O que está em xeque são os valores de uma “civilização” que continua, 70 anos depois do fim “oficial” da 2ª Guerra Mundial, refletindo no “espelho do mundo” e nos fóruns de poder, aquele desenho forjado a duas bombas atômicas sobre o Japão e milhões de vidas ceifadas. Os “vencedores” desse conflito continuam dando as cartas ao mundo…
As mãos que empurraram o frágil barco de plástico no qual a família de Aylan e outras tantas fugiam da morte, da fome, da guerra na Síria são as mesmas que armaram a bomba atômica sobre Hiroshima e patrocinaram centenas de conflitos sangrentos nas últimas sete décadas. O centro desse império da morte localiza-se no Norte da América a atende pelo nome de Estados Unidos.
Refugiados do mundo árabe (Iraque, Afeganistão, Síria, Líbia, Egito…) são vítimas das invasões recentes e esquemas de poder vitaminados pelo midiático movimento chamado glamourosamente de “Primavera Árabe”. A essas milhares de pessoas sem teto, comida, pátria juntam-se centenas de milhares de filhos da África, que durante mais de 600 anos alimentou as bocas e bancos da Europa rica, branca e de olhos azuis.
Contra o senso comum
Entre o espanto e a emoção fiquei observando atentamente como a mídia nacional passou a cobrir o drama dos refugiados de guerra árabes e africanos, especialmente após o dia 02 de setembro.
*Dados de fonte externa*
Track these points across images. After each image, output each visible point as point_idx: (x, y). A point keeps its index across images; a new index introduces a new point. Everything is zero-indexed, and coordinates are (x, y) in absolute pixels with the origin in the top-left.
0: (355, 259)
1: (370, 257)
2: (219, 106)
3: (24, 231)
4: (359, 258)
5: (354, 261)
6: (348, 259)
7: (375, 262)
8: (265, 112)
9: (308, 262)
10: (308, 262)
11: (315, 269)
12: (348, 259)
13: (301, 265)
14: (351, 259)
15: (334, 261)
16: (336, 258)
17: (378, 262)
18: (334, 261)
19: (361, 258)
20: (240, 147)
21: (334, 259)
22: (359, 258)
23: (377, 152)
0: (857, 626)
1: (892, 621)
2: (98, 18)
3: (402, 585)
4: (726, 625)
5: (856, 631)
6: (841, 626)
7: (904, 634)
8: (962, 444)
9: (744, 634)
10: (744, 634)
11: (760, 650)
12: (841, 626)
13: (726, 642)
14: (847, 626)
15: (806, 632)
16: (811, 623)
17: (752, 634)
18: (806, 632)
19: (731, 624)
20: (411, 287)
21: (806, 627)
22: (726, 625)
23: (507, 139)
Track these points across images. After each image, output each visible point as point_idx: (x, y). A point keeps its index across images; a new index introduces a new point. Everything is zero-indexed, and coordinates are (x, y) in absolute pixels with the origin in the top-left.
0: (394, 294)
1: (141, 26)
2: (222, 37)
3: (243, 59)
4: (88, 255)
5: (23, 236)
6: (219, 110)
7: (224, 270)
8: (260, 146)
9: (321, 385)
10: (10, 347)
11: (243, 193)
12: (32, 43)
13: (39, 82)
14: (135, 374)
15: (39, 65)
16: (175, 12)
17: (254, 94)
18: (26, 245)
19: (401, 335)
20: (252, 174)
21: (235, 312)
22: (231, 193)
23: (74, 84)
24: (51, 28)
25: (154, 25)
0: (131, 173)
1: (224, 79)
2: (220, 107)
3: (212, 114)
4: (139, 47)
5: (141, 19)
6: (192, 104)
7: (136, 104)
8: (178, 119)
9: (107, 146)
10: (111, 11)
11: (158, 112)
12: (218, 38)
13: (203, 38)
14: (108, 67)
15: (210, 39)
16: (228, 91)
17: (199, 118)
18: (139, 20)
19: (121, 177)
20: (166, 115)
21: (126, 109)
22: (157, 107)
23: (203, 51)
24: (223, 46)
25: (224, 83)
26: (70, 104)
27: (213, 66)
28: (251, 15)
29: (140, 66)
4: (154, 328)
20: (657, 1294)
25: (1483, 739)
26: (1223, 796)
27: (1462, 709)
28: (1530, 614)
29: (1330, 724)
Salvo raríssimas exceções, a “conta” desse drama humano era apresentada sem contexto histórico algum. De repente, do nada, surgiram multidões de famílias querendo “morar na Europa”.
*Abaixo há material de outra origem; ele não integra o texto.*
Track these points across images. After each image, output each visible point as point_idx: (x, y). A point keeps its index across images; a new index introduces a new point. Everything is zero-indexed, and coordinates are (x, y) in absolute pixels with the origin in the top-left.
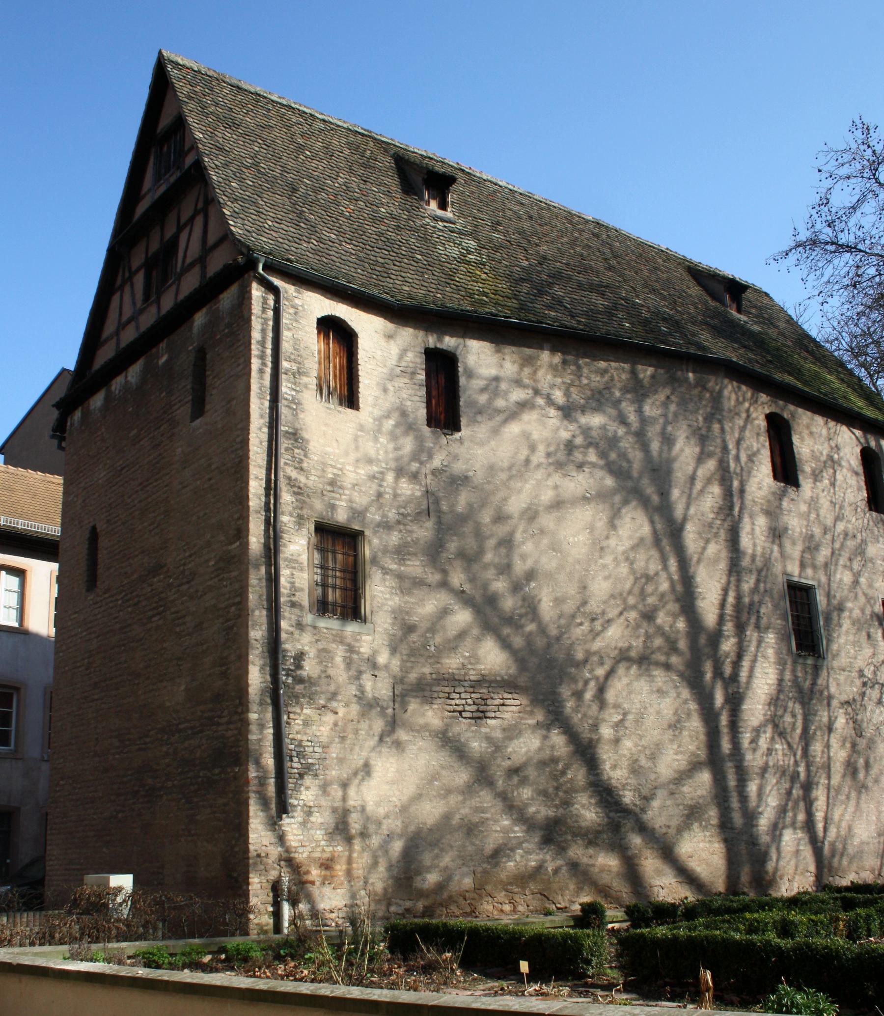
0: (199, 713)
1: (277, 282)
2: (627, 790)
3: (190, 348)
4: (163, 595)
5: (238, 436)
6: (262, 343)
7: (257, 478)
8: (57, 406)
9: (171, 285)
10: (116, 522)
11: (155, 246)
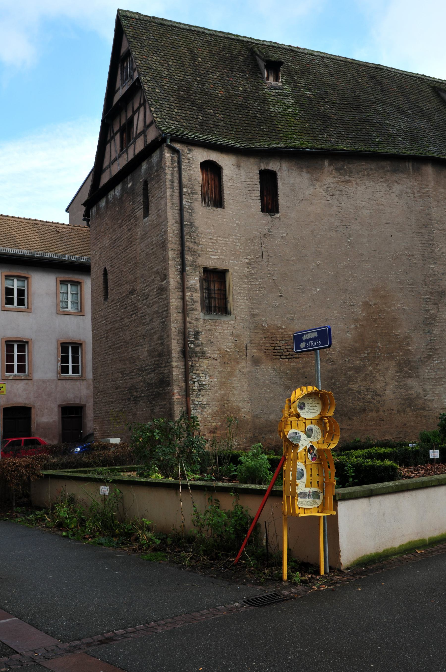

Destaco a capa do jornal popular “Extra” (Rio de Janeiro), que mais uma vez honrou a tradição iluminista do jornalismo e fez uma pungente capa (veja imagem), na qual estampava a foto do soldado turco ante a cena dantesca, indagando: “A civilização morreu na praia?”. Coberta por uma sobrecapa em forma de tarja preta, cobrindo o canto esquerdo da imagem (o corpo de Aylan), sob o aviso: “Atenção: imagem forte na capa”. Na versão disponível na internet, o jornal cobria a imagem e oferecia um recurso para abrir, caso o leitor assim o desejasse (acesse aqui:
http://migre.me/rsI4v).
Com efeito, ao mensurar a crise como civilizatória, o jornal Extra ofereceu sensível e notável contribuição ao debate público. Num mundo-mídia dominado pelo peso de imagens e saturado de informações (em textos e visuais), inacessíveis ao ser humano comum e passíveis de significação apenas com o uso de sofisticados instrumentos de big data, a imagem do menino Aylan, morto pelas mãos dos sete donos do mundo globalizado (o famigeradíssimo G-7, fotografia de 70 anos de poder pós 1945) se converteu num raro acontecimento.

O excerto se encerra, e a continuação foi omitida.